A Vision for Today

I seek to find the essence of the myth and give it a Western makeover. I’m kind of doing that in my own mind, but to make a public presentation, I would like to collaborate with you and other learned, mature devotees who can reimagine this. They language of faith.

I believe the kind of knowing I have come to depend on is what Bhaktivinode called sahajia samadi or self revelation. I have not been with my guru physically for 33 years, so I have come to depend on my inner guru. I don’t feel there’s much that Indians can teach me about being a devotee any more. I learned what I needed to learn from them, and now my challenge is to discover how to live it in my Western context.
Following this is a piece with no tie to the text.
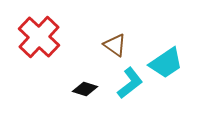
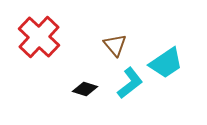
brown triangle: rotated 15 degrees clockwise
It’s like Chinese Christians depict Jesus and his disciples as Chinese, Africans as African, European as European. Radha and Krishna are the ideal young Indian couple. What would the ideal Western couple look like and what would their pastimes be? These things can’t just be made up intellectually, but must transcend the intellect while including it in a revelatory experience that comes through persons like us. Who else but Westerners could produce an indiginous Western saddhana?
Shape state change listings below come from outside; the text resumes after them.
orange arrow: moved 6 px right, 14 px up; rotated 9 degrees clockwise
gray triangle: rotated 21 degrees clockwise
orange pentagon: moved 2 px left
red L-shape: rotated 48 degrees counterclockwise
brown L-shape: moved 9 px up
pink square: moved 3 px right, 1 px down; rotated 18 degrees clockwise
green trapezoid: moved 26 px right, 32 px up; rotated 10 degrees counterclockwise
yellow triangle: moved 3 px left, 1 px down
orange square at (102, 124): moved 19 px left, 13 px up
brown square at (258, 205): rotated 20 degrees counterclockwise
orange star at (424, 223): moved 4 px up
This requires quite a break with the past, and naturally a lot of feathers are going to be ruffled, but I feel driven by my guru’s mandate to preach in the West and to do so in a way that is relevant to today.
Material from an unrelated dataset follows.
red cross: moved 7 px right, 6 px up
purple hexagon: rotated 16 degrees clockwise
It was while trying to remember the pastimes 24/7 last year, by reading various books of pastimes that are now available, that I realized how Indian those descriptions were and how disfunctional by current psychological standards much of their behavior is. Even from the view point of aesthetics which much of it is based on, much of it is not aesthetically pleasing today. It’s also hard to visualize stuff when half of it is flowers, trees, fruits, ornaments, etc. that can’t even be translated into English because there is no English equivalent. I very much want to spend eternity serving Radha Krishna, but not in some dysfunctional, antiquated, Indian version of Goloka.